In September, 2004, I issued a new method of evangelization. I called it “Alay Gobyerno Alay Filipino”.

As the title indicates, one can help every Filipino, especially the majority—the poor—by helping the government which at the time was experiencing fiscal crisis. The help I was proposing was a massive, nationwide self-sacrifice available to and attainable by everyone—rich and poor alike. It was a call to self-sacrifice, and I was referring to any self-sacrifice that entails pain and suffering. The objects of the self-sacrifice were the corrupt people in government so that they would be converted, changed, and transformed. It was my fervent hope that once transformed they would so run the government responsibly and effectively as to eradicate the biggest problem of the country—poverty.

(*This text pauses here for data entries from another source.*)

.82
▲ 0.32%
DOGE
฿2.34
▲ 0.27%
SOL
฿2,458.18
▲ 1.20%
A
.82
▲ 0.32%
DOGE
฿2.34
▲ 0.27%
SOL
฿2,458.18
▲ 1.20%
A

How should this self-sacrifice be carried out so as to be effective? I proposed—and I was speaking to Catholic Christians—that the self-sacrifice be offered together with the suffering of Jesus on the Cross, as taught by St. Paul in his letter to the Colossians, Chapter 1, verse 24. Suffering, according to Paul, acquires salvific value when joined to the sufferings of Christ.
I gave the example of St. Therese of Lisieux and Blessed Pope John XXIII. The Carmelite saint, who never left the monastery, offered her sufferings and pains for the intentions and needs of specific missionaries in Vietnam who later confirmed the positive effects of the nun’s prayer accompanied by self-sacrifice. Likewise, Pope John XXIII asked certain sick and bedridden people in Europe to offer their suffering and pain for the success of the Second Vatican Council which—four decades later—continues to be seen as a shining proof of the vitality and dynamism of the Catholic Church.

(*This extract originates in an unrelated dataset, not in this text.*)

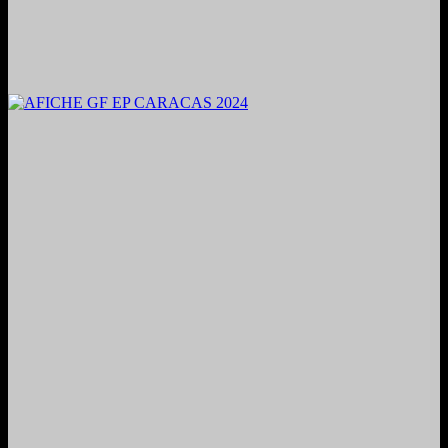
2024. Grabado y Mezclado en Valencia, Venezuela.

Sadly, very few seemed to understand the spirit behind “Alay Gobyerno, Alay Filipino.” Many ridiculed the idea of the Cross entering social and political life in this way. Might we not rethink the matter over and ask ourselves why this kind of self-giving does not appeal to us? Have we totally lost our faith in people’s ability to change, or in the power of our sacrifice to touch sinners? Have we given up hope that the Lord will honor our self-donation, no matter how puny, and grant our aspirations for a more God-fearing country? Or do we see ourselves to be so immaculate that we think it is beneath us to go through pain for the sake of the corrupt?

Church history gleams with accounts of the wayward being saved from perdition due to the self-sacrifice of those who unconditionally love and suffer with Jesus. The unfolding social unrest and political turmoil in our country at present calls for the forgetting of the self for the sake of the common good—is this very hard to understand by a people whose faith is supposedly founded on the supreme act of self-sacrifice by one sinless man who died for all sinners? If we do not take up our Cross today when it is most needed, will we be able to bear it when it is thrust upon our shoulder tomorrow?